There is also a sensitive problem of diversity – an area rife with teenage pregnancy and high unemployment v affluent neighbourhoods and political elites – bearing in mind that Coke had triumphed in the former. The embattled PM has been shamefully exposed as desperately needing Coke’s army of followers to keep himself rooted as the local MP for the troubled enclave in Kingston. (Previous PM Edward Seaga was his predecessor there). The PM’s offer to resign should be welcomed and the political stalwarts surrounding him, who flirt secretly with drug kingdoms, probed and dealt with.
If politics in Jamaica is cleaned up, it will be easier to clean up Kingston’s co-habiting underworld of crime and drug havens. As the hands of the elite continue to be tainted with drug money, the country's rulers should not rest until the war on the marijuana and cocaine trafficking empire is won otherwise more of the country’s blood will be needlessly shed.

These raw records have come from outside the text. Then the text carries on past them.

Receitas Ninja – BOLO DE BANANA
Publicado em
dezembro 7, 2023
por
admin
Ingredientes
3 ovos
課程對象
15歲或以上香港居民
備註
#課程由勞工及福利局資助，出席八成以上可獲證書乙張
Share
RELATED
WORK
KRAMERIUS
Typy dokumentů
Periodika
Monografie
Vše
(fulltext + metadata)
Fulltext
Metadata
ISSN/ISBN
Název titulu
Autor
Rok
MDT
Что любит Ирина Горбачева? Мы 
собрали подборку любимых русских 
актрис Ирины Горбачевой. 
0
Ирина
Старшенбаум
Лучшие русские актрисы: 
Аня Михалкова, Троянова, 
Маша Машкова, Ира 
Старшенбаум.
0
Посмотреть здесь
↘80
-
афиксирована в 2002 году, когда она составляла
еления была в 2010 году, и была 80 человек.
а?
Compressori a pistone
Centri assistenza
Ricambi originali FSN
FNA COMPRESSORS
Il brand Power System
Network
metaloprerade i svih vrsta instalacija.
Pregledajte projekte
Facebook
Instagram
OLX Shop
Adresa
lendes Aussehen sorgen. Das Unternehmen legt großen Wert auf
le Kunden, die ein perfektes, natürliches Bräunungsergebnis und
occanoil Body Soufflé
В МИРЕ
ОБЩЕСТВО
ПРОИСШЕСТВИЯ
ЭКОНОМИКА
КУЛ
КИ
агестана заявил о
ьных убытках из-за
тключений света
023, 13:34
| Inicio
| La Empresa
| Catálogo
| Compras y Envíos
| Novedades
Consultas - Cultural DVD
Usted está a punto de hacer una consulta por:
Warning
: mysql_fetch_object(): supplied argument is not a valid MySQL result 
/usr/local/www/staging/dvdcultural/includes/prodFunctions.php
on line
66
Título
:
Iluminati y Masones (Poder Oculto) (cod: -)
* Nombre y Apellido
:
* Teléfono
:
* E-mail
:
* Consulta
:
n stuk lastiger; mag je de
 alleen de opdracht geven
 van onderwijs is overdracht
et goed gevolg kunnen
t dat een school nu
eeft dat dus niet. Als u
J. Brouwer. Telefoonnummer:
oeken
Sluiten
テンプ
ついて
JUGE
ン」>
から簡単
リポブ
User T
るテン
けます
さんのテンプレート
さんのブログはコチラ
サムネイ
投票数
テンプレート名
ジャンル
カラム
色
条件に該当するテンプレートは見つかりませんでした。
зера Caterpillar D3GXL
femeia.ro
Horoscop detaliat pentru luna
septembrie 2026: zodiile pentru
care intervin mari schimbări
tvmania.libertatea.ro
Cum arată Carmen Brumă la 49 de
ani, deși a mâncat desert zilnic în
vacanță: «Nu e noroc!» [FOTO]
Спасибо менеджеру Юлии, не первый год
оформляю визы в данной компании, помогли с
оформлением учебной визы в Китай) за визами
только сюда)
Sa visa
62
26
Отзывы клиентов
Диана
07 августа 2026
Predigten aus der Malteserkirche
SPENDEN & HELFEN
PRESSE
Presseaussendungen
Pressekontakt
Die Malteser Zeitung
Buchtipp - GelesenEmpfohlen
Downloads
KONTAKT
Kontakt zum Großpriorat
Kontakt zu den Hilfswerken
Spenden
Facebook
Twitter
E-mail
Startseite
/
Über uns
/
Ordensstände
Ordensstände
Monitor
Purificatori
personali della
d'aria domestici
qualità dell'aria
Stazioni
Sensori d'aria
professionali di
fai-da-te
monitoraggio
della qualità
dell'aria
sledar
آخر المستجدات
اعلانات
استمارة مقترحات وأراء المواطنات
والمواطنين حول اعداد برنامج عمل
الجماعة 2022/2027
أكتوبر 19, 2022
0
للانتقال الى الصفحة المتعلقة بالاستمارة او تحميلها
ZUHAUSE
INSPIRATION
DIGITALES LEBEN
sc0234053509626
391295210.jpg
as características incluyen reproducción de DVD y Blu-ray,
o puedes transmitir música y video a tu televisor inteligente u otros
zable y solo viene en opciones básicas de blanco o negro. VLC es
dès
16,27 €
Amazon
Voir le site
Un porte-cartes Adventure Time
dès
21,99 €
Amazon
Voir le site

America is battling the drugs trade on all frontiers from – as close to home as its Mexican borders, for which President Obama had requested $500m to combat the menace - to Columbia, Jamaica and as far away from home as Afghanistan, the home of opium manufacturing. Yet the elite citizens of the US are hooking up in droves to use illegal narcotics, an under-world trade worth billions of dollars. Washington seems powerless to stop drugs crossing its borders and those of neighbouring countries in its Monroe Doctrine "sphere of influence".
If Kingston wants to wipe itself off the world map for Washington to be drug free, so be it. By now, many nations would have realised that using overwhelming force to crush a minority does not produce a lasting solution. You can take out the ring leaders or scatter the entire group in the immediate but they will regroup and resurface and probably become a much more potent faceless, hidden enemy.
That was the case when America took on Saddam Hussein’s Iraq and the Taliban’s Afghanistan without providing viable alternatives. The vacuum created lethal suicide warriors who attack the west at home and abroad in a state of permanent struggle.
The best way to tackle the situation like that of Jamaica is to help poor people become gainfully employed so that they do not have to depend on their daily bread from robber barons who - in the absence of a welfare state - feed, clothe and pay for their education as Coke does. Only then will an attack by security forces on "criminal elements" defending their ghetto godfathers not be seen by the masses as a government assault on the people.